## EXERCISE DIRECTIONS
Which lines to output? The line containing "This sample can" and every line after it in the data below, each copied exactly.

## Pictures paired with source code
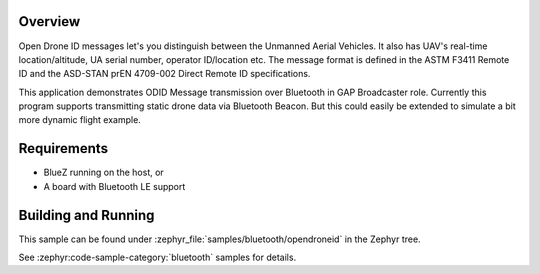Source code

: .. zephyr:code-sample:: bluetooth_opendroneid
   :name: OpenDroneID
   :relevant-api: bluetooth

   Advertise ODID Messages using GAP Broadcaster role.

Overview
********

Open Drone ID messages let's you distinguish between the Unmanned Aerial Vehicles.
It also has UAV's real-time location/altitude, UA serial number, operator ID/location etc.
The message format is defined in the ASTM F3411 Remote ID and the
ASD-STAN prEN 4709-002 Direct Remote ID specifications.

This application demonstrates ODID Message transmission over Bluetooth in GAP Broadcaster role.
Currently this program supports transmitting static drone data via Bluetooth Beacon.
But this could easily be extended to simulate a bit more dynamic flight example.

Requirements
************

* BlueZ running on the host, or
* A board with Bluetooth LE support

Building and Running
********************

This sample can be found under :zephyr_file:`samples/bluetooth/opendroneid` in the Zephyr tree.

See :zephyr:code-sample-category:`bluetooth` samples for details.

## SOLUTION TO THIS TASK
This sample can be found under :zephyr_file:`samples/bluetooth/opendroneid` in the Zephyr tree.

See :zephyr:code-sample-category:`bluetooth` samples for details.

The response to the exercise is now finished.